Supplied text:
Central to the books of the Apocrypha is the Maccabean revolt and the establishment of the Hasmonean Dynasty. The Greek ruler Antiochus IV Epiphanes began a program of Hellenization, assimilating all the diverse peoples of his kingdom into Greek ways of social, political, and religious life. The Jews, led by Judas Maccabeus, revolted and engaged in a long and protracted guerilla war against the Greeks until Judea was recognized as a semi-independent temple-state.
The Maccabean period, however, was filled with political and religious strife as several forms of Judaism began to compete for political and religious power. Four main groups emerged:
Pharisees: priests and lay priests who were proponents of the Torah and the prophetic and literary works of Judaism. They enforced purity rituals of sacrifice and diet, anticipated a Messianic Kingdom of God, and believed in the resurrection of the dead.
Sadducees: ultraconservatives who accepted only the Torah and denied Pharisaic beliefs of resurrection and Messianic kingdom, favoring instead an aristocracy controlling the priesthood and temple.
Essenes: shared many religious ideas with the Pharisees, but preferred a semi-ascetic life in the desert along the Dead Sea to the tyrannical rule of the Hasmonaeans and the sectarian religious strife in Judea.
Zealots: Urban guerilla fighters (not unlike Hamas or Islamic Jihad in modern-day Palestine) who sought a forceful overthrow of the Roman government.
Roman Domination and Diaspora
Hasmonean rule of Judea ended in 63 BCE when civil war broke out between the Jewish parties. Rome intervened and later made Judea a Roman province in 37 BCE. The Romans installed Herod, the governor of Galilee (a non-Judean / Jewish state) as King.
Herod was unpopular and his kingship led to both anti-Roman and anti-Herodean movements that were both nationalistic and apocalyptic in nature: that God would send a Messiah (a legitimate king of the Davidic line) to destroy His enemies and restore Judea. The Romans eventually marched on Judea, destroyed the Jerusalem temple in 70 CE, and sold many Jews into slavery.
Three generations later, a "false messiah" named Simeon Bar Kokhba, led a final revolt at Masada in 132 CE that was crushed by the Romans. All Jews were dispelled from Judea, which was renamed Palestine.
Rabbinic (Talmudic) Judaism
Judaism could have disappeared altogether as its people were dispersed throughout the Mediterranean and the Near East. Two groups survived: the rabbis, inheritors of the Pharisean tradition, and the messianic movement that grew up around Jesus of Nazareth.
By about 90 CE the books of the Hebrew Bible had been assembled into the Tanakh. But there was also a large body of unwritten "law" and commentaries by rabbis that was compiled as well: the Midrash ("interpretation"). Interpretation of the Torah to daily life continued over the next hundred years or so until these were in turn codified and added to the Midrash to form the Mishnah. added to the was compiled.
In Babylonia the scholars there had their own tradition of interpretation which was divided into two types:
halakhah: legal decisions based directly on the Torah
haggadah: non-legal teachings, based on folklore, theological disputations, sermons, sociological/historical knowledge, and mystical teachings.

Data segment:
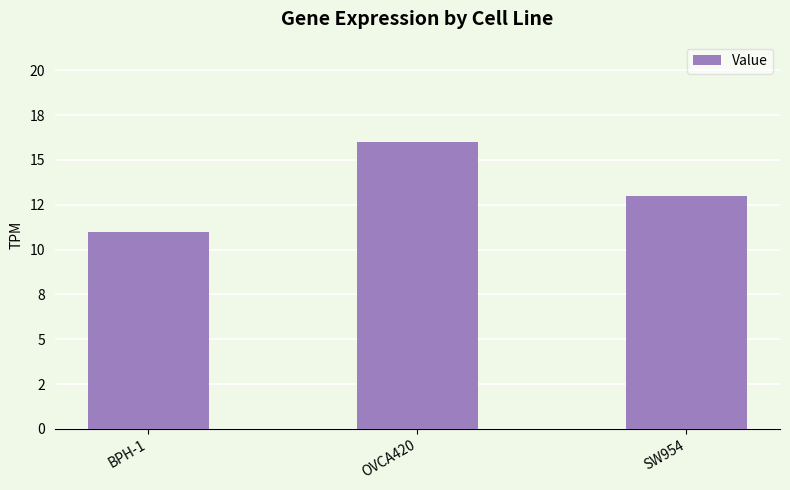

What is the sum of all values?

40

Goal of the exercise:
Continue the account of Jewish history above, starting right after its final sentence.

Result:
These formed the Gemarah. Over time the Gemarah and the Midrash were combined to form the Babylonian Talmud ("study"), a process completed sometime around 485 CE. "Judaism" arose from the ashes of the Jerusalem Temple to unite a diaspora people.
Rabbinic Judaism has no priests or Temple sacrifices. Jews meet in synagogues (meeting places) to read the Torah and worship communally. Each synagogue elects its own rabbi, who need not be someone ordained by an outside authority. He must only be held in high esteem by his peers in his knowledge of the Torah.
Although Judaism has no centralized rabbinate to determine orthodoxy, over time certain theological principles developed that defines most forms of Judaism. These have been well articulated by the great modern rabbi, Leo Trepp:
The Jewish God is One (not a Trinitarian one as in Christianity)--as articulated in the Shema (Deut. 6:4-9): "Hear, O Israel! The Lord is our God, the Lord alone (in Hebrew: "The LORD our God is One").
God is formless and will never assume form (especially human, as in Jesus)
No human will ever be divine
No human will ever be perfect. Even the patriarchs and Moses had human limitations and frailties
Jews believe that everyone has direct access to God (as opposed to priestly mediation)
Judaism does not have sacraments
Jews believe the soul come to humans morally neutral, with free will to choose between good and evil (in contrast to Christian ideas of original sin and predestination)
Judaism insists on obedience to the Commandments in the Torah (as opposed to Christian notion of salvation by faith alone)
Jews believe that all righteous people of the world have a share in the world to come (in contrast to Christian exclusivism)
Jews hold that the ethics advanced by Jesus are Jewish ethics (Christians believe the teachings of Jesus are somehow "advanced" over the "Old Testament)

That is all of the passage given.